EUROPE - European governments are acting to tackle the growing pressure on retirement income, but doing so puts them at increase odds with their voters, according to consulting firm Mercer.
A study into state retirement ages indicates government representatives do acknowledge the funding of pensions can no longer be handled solely by the state as most European governments are now acting to increase their minimum age ranges.
More specifically, women's retirement ages are increasingly being rationalised to match the state normal retirement age of men.
But doing so, notes Yvonne Sonsino, head of Mercer's international retirement business in the UK, means the strike scenes witnessed in France and Greece recently could be a reflection of further pressure to come.

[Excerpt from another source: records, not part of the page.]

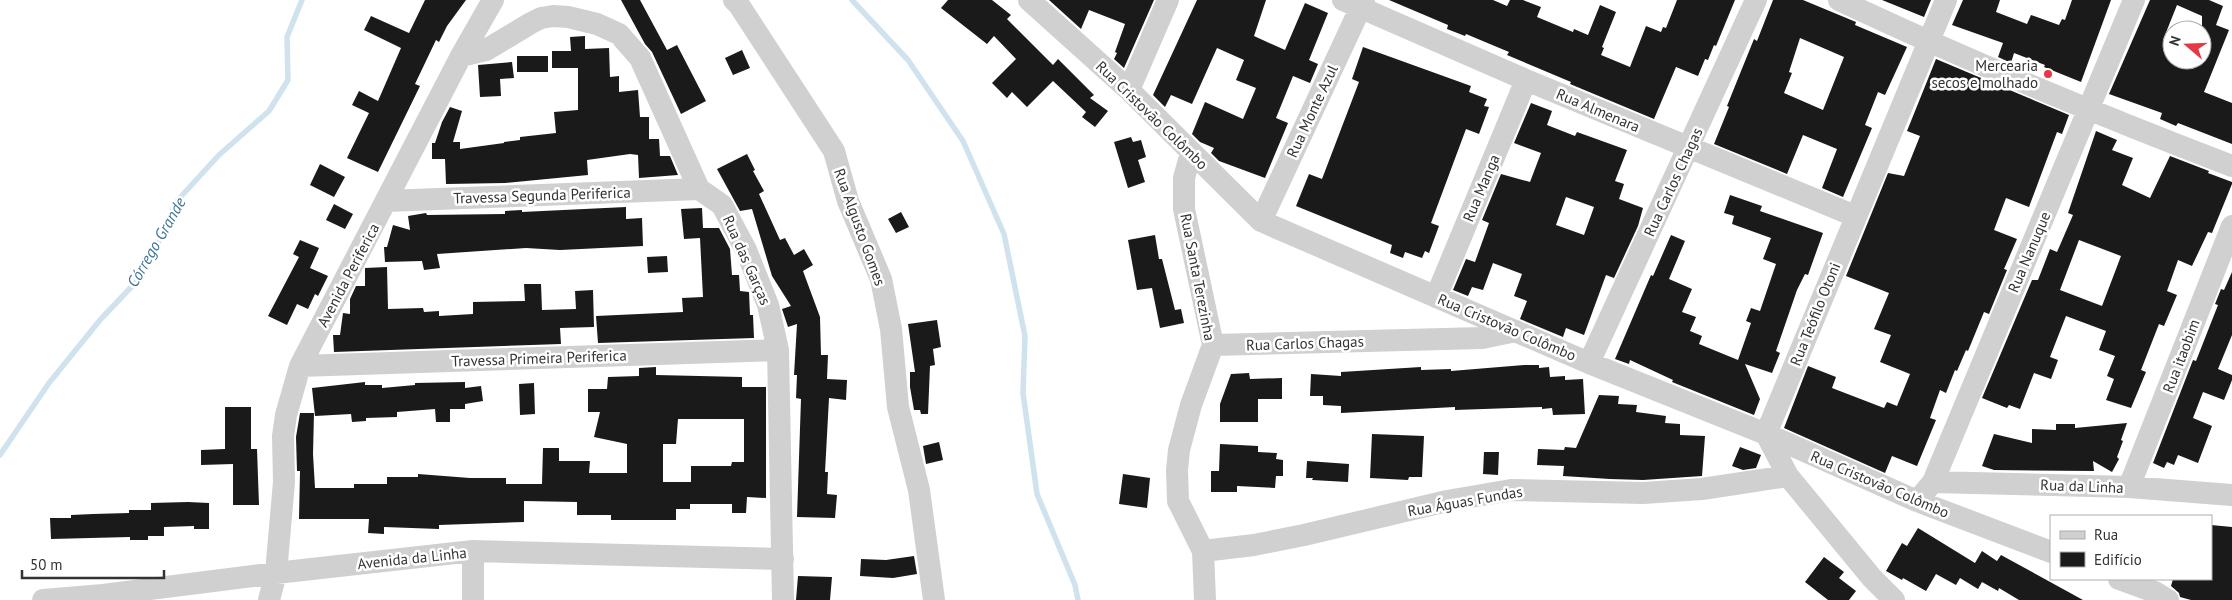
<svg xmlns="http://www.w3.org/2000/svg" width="2232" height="600" viewBox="0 0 2232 600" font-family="'PT Sans',sans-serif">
  <rect width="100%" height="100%" fill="#fff"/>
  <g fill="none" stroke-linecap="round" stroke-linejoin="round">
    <path stroke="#cfe2ee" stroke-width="5.5" d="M852 0 908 60 963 141 1004 234 1025 336 1023 393 1037 494 1075 585 1078 600
      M0 455 49 383 100 320 135 283 159 241 176 202 219 155 269 111 288 80 287 37 302 0"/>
  </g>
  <path fill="#1a1a1a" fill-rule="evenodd" d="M425 0H466L447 26 439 42 436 40 415 84 420 86 378 172 347 158 369 113 352 105 359 91 378 101 401 48 364 30 371 16 409 33Z
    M621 0H640L667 50 677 45 706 101 681 114 652 52 645 44Z
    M948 0H992L1011 15 1007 19 1053 65 1058 59 1094 95 1090 98 1108 111 1095 127 1082 117 1086 112 1053 81 1027 107 1012 92 1007 98 992 83 1016 59 994 36 987 44 941 8Z
    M1049 0H1154L1124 68 1114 59 1117 53 1115 52 1125 24 1089 10 1081 29Z
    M1197 0H1266L1254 36 1285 50 1305 3 1328 13 1309 60 1318 64 1310 83 1293 76 1276 118 1288 123 1265 178 1219 161 1211 153 1214 148 1200 142 1192 134 1205 102 1243 119 1256 88 1236 80 1244 60 1217 48 1192 104 1171 95 1165 107 1153 95Z
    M1389 0H1493L1507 6 1510 0H1523L1541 7 1537 17 1573 32 1574 29 1588 35 1600 5 1616 12 1602 47 1604 48 1601 55 1630 67 1646 26 1661 32 1663 27 1666 28 1677 0H1735L1716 46 1714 45 1708 60 1705 59 1698 76 1676 67 1654 119 1570 84 1571 82 1507 55 1509 52 1466 34 1465 36 1447 29 1448 25Z
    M1773 0H1803L1856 22 1855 25 1907 47 1885 95 1878 92 1865 125 1872 128 1843 197 1822 188 1837 149 1803 135 1787 174 1714 144 1729 107 1727 106 1735 86 1754 39 1757 41ZM1800 38 1844 57 1823 110 1784 93 1792 73 1789 72Z
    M1882 0H1931L1924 17Z
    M1963 0H2000L1996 12 2027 24 2031 15 2059 25 2062 19 2065 20 2072 0H2111L2081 82 2044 67 2045 65 2014 53 2011 63 1998 57 2003 43 1952 25Z
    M2150 0H2209L2223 6 2216 25 2229 30 2204 92 2232 103V144L2178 123 2176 126 2160 119 2162 113 2109 94ZM2177 5 2202 16V60H2172V44L2163 40Z
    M585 36V49L609 48 610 77 619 76V92L638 90 640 117H649V139H659L660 156H670L678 175 639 178 638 155 630 154 587 160 588 175 505 183 446 184 445 159H432V143H435L442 122 450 107 462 111 453 142H460V149L504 143V142L520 140V137L556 133 554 112 578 110V68H552V51H571L570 37Z
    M1363 47 1471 86 1469 92 1487 99 1484 106 1489 107 1479 134 1466 129 1431 223 1439 226 1429 253 1425 251 1422 258 1405 252 1403 258 1390 253 1392 245 1296 206 1309 174 1322 179 1359 82 1352 79Z
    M742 50 750 68 733 75 725 58Z
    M517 56H548V72H517Z
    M1936 59 2069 115 2062 134 2057 132 2029 207 2006 198 1994 230 2017 239 2004 269 2007 270 1989 314 1984 312 1968 351 1966 350 1957 371 1955 370 1946 393 1940 390 1930 418 1936 420 1917 466 1892 456 1885 473 1784 428 1808 366 1836 377 1832 388 1884 408 1887 402 1897 406 1910 374 1880 362 1891 335 1874 329 1889 293 1846 276 1888 173 1904 176 1920 136 1907 131Z
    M512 62 514 78 500 79 501 96 480 97 478 65Z
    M1531 103 1552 111 1547 125 1575 136 1577 132 1627 150 1615 181 1624 184 1619 199 1643 208 1638 226 1614 278 1606 275 1584 335 1566 328 1563 337 1520 319 1527 301 1514 296 1522 274 1493 263 1483 290 1472 287 1468 296 1453 290 1466 259 1475 262 1489 223 1482 220 1501 174 1530 182 1541 153 1514 143ZM1566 197 1594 207 1584 235 1556 225Z
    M2096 131 2117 140 2112 150 2133 158 2122 185 2150 198 2170 156 2209 171 2208 173 2232 182V184L2212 233 2208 232 2192 266 2178 260 2167 291 2177 295 2164 326 2159 324 2141 370 2146 372 2131 408 2106 400 2114 379 2107 376 2115 356 2099 350 2106 331 2066 316 2050 357 2058 360 2051 379 2034 373 2020 409 2009 405 2007 408 1982 398 2032 280H2038L2050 249 2057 252 2073 215 2068 213ZM2079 240 2121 256 2102 306 2060 290Z
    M1131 137 1133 142 1141 140 1146 157 1138 160 1145 182 1128 188 1114 142Z
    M747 154 755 170 753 171 764 191 759 194 780 240 785 238 794 255 804 249 813 265 803 271 820 317 821 355H828L827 379 847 380 846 400 829 398 825 472H828L827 494 837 495 835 518 797 517 801 399 796 398 797 375H794L797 324 788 327 782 309 791 306 772 276 752 209 740 211 717 169Z
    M320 164 345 177 334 197 310 185Z
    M1730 195 1762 206 1760 211 1823 233 1808 275 1805 274 1797 290 1776 351 1780 353 1772 373 1745 364 1760 399 1754 415 1672 382 1673 380 1630 360 1629 364 1615 359 1651 275 1653 276 1671 235 1685 241 1669 279 1692 289 1682 312 1696 317 1690 331 1702 336 1699 344 1738 360 1751 323 1746 321 1751 308 1760 311 1776 264 1763 259 1771 238 1732 224 1734 216 1724 213Z
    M334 204 353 214 345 229 326 220Z
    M626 207V219L642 218 643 246 560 250 526 248 437 254 440 268 424 270 422 261 385 262 384 247H387L393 225 410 230 408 216 426 213 427 215 505 214V211L522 210V212Z
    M702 208 703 228H719L730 249 732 275H739L740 291 749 292 750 315H753L754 338 598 343 596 316 683 312 682 298 703 297 700 238 684 239 681 209Z
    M901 212 909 227 896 233 888 219Z
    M1155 235 1159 259H1162L1175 310 1181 309 1184 323 1160 328 1152 288 1137 290 1128 240Z
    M300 240 319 248 310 268 328 276 318 296 315 294 308 309 297 304 287 325 268 316 299 257 293 254Z
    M667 256 668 272 648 273 647 257Z
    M387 267 388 309 423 308 424 312 439 311V316L473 314V302L525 301 524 284H541L542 310 576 309 575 291 593 290 594 327 560 328 561 344 334 352 333 335H340L343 313 350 314V299L356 286H365V268Z
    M2232 272V335L2218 369 2232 375V380L2224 400 2203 392 2193 418 2212 426 2198 463 2178 455 2174 465 2167 462 2164 468 2153 463 2193 360 2196 361 2218 305 2215 304 2221 289 2224 290Z
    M937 320 941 347 933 349 935 365 930 366 928 414H921L920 410H914L910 387V372H915L908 324Z
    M1524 365H1539V368L1549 367 1550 377 1565 376V380L1583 379 1585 414 1553 415 1552 408 1542 409V407L1455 410V407L1341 413V406L1323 405V396H1310L1311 374 1341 376V372L1421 367V370L1451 369V371Z
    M656 367V375L742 377V387H766V498L747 497 746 513H732V504H690V509H676V520H611V515H577V502L524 501V522L439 525V529L384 527V534L368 533 369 519H299L300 471H297L296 437 300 413H314L313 454 315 488H354V484H387V477H418V474L470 478H506V484H542L543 448H559V461H590L589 473H627V444L594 437 600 412H588V389H607L608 377 639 376V368ZM678 419H744V462H732L731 466H691V482H663V444H676Z
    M1249 373 1250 379 1282 378V399H1258V422H1220V404L1231 374Z
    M365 382V385H382V388L415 385V383L465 382V388L481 386 483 401 465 404V409H450V422H436L435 409 397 412V417L366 418V421L352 422 351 414 315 416 312 388Z
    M534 383 535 414 520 415 519 384Z
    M1599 395 1619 396 1618 404 1637 405 1636 412 1666 416 1665 423 1680 424V435L1705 436 1702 476 1643 480 1610 479 1563 476 1564 466 1537 465 1538 449 1564 450 1565 447 1576 448Z
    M225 407H251V449H257L259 505H233V464L201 465V450L225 449Z
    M2127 423 2121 440 2123 441 2117 457 2119 459 2112 472 2093 461 2094 471 1994 470 1982 466 1994 434 2032 443V429L2056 430V424H2075V428Z
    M1372 434 1424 436 1422 477H1409L1408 480 1370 478Z
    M939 442 943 460 926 464 923 446Z
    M1220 444 1258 446V452L1277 453 1276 459 1283 460V476H1276L1275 488 1237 486V492H1211V471H1219Z
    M1740 447 1761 455 1756 468 1743 470 1732 466Z
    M1484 452H1499L1498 475 1483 474Z
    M1307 461 1349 464 1348 482 1312 480 1313 478H1306Z
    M1123 474 1150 478 1147 508 1119 504Z
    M188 502 209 503V529H194V526L164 527V536H148V540H130V537L51 539 50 518H71V515L93 514 129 513V510H151V503Z
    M2211 525 2232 527V600H2191L2180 597 2179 593 2171 586 2173 579H2211Z
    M1918 528 1975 563 1982 551 1997 561 2001 555 2083 600H2019L1999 588 1998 591 1982 582 1978 589 1960 578 1956 585 1936 574 1926 591 1903 578 1902 580 1886 571 1902 543 1907 546Z
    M914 556 917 574 893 578 860 576 861 559 886 560Z
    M1824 557 1844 572 1839 578 1856 591 1849 600H1828L1805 582Z
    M798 576 832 577 830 600H796Z"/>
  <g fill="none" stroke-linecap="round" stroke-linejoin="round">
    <path stroke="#d0d0d0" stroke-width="22" d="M734 0 739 5 834 151 848 201 881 279 891 329 898 407 919 490 934 600
      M1029 0 1129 90 1261 221 1589 363 1766 434 1917 501 2051 552
      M1343 0 1526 80 1855 216
      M1839 0C1968 61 2099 115 2232 166
      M461 56 486 50 531 23 541 18 553 16 568 17 597 24 619 34 640 58 699 189 722 205 746 250 768 305 778 350 783 600
      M1129 90 1168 0
      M1191 153 1184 178V209L1213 345 1191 405 1179 450 1177 470 1178 501 1203 551 1205 600
      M386 201 699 189
      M1261 221 1364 0
      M1436 297 1526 80
      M1213 345 1482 338 1516 331
      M1589 363 1756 0
      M300 366 778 350
      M1933 482 2129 487 2232 495
      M2129 487 2232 226
      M1917 501 1933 482 2134 0
      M473 551V600
      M1203 551 1254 545 1304 535 1447 501 1511 490 1643 493 1702 489 1788 476
      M2119 579 2155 592 2168 600
      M43 600 103 595 276 573 473 551 783 559
      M269 600 276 573 284 482 283 436 286 415 300 366 461 56 493 0
      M1894 600 1872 578 1788 476 1766 434 1946 0"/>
  </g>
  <circle fill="#e63946" stroke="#fff" stroke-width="2" cx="2048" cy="74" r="5"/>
  <g text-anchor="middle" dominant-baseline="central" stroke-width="5" stroke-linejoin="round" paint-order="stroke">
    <g font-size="15" fill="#333" stroke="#fff" text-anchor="end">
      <text x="2038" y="65">Mercearia<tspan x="2038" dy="17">secos e molhado</tspan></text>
    </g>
    <g font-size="15" fill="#333" stroke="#fff">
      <text transform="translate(1598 110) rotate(23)">Rua Almenara</text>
      <text transform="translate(1312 111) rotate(-65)">Rua Monte Azul</text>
      <text transform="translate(1152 115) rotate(44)">Rua Cristovão Colômbo</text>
      <text transform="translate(1673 182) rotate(-65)">Rua Carlos Chagas</text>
      <text transform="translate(1481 188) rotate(-67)">Rua Manga</text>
      <text transform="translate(542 195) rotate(-2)">Travessa Segunda Periferica</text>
      <text transform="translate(860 227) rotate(70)">Rua Algusto Gomes</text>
      <text transform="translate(2029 252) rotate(-67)">Rua Nanuque</text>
      <text transform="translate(747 260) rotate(66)">Rua das Garças</text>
      <text transform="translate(348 275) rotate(-62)">Avenida Periferica</text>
      <text transform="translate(1198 277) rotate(79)">Rua Santa Terezinha</text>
      <text transform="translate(1815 314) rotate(-68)">Rua Teófilo Otoni</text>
      <text transform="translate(1507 327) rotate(23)">Rua Cristovão Colômbo</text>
      <text transform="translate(1305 343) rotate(-2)">Rua Carlos Chagas</text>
      <text transform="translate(2181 356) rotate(-69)">Rua itaobim</text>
      <text transform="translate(539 358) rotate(-2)">Travessa Primeira Periferica</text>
      <text transform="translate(1880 484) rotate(23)">Rua Cristovão Colômbo</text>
      <text transform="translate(2082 486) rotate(2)">Rua da Linha</text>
      <text transform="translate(1465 501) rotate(-10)">Rua Águas Fundas</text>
      <text transform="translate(412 558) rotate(-6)">Avenida da Linha</text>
    </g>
    <g font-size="16" font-style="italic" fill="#3f7597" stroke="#fff">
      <text transform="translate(156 242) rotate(-60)">Córrego Grande</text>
    </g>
  </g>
  <rect x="2050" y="515" width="162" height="65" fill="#ffffff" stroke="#adadad"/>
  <rect x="2060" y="531" width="25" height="8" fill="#d0d0d0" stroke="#adadad"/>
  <text x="2094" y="540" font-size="15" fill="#333333">Rua</text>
  <rect x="2060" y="552" width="25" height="15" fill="#1a1a1a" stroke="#adadad"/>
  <text x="2094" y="565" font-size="15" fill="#333333">Edifício</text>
  <g transform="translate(2187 45) rotate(289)"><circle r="24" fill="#ffffff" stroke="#adadad"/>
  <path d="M0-4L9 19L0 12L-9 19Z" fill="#e63946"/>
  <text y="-8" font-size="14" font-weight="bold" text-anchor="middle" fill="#333333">N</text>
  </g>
  <path d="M22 570v8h142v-8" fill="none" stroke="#333333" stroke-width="2.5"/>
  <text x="30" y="570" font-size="15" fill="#333333" stroke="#ffffff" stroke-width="4" paint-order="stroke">50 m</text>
</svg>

"Western Europe is in a particularly difficult position with an ageing workforce an a history of generous social security provision. Passing pension legislation faces the enormous challenge of politicians seeking to retain the support of their voters. Recent strikes and disturbances in France have highlighted the sensitivities involved but also the seriousness of the issues," said Sonsino.
State normal retirement age increases
Men Women Time period
Austria 60 to 65 2024 - 2033
Belgium 64 to 65 2009
Czech Republic 63 59-63 2013
Denmark 65 to 67 65 to 67 2024 - 2027
Germany 65 to 67 65 to 67 2012 - 2029
Hungary 62 to 65 61/62 to 64 2020
Hungary 69 68 2050
Italy 57 to 61 57 to 61 2013
Turkey 60 58 insure pre Sept '99
Turkey 41 to 56 41 to 56 insure Sept '99+
UK 65 65 2020
UK 68 68 2024 and 2046
Mercer colleague Giles Archibald notes governments are moving to increase their retirement ages, as the table shows, yet additional work is needed to ensure longevity is sufficiently tackled.
"Governments are increasingly looking to the private sector to supplement social security - placing more pressure on employer resources. However, as social security is eroded, so innovative company-sponsored retirement plans are becoming a more attractive for companies to recruit the best talent and remain competitive," said Archibald.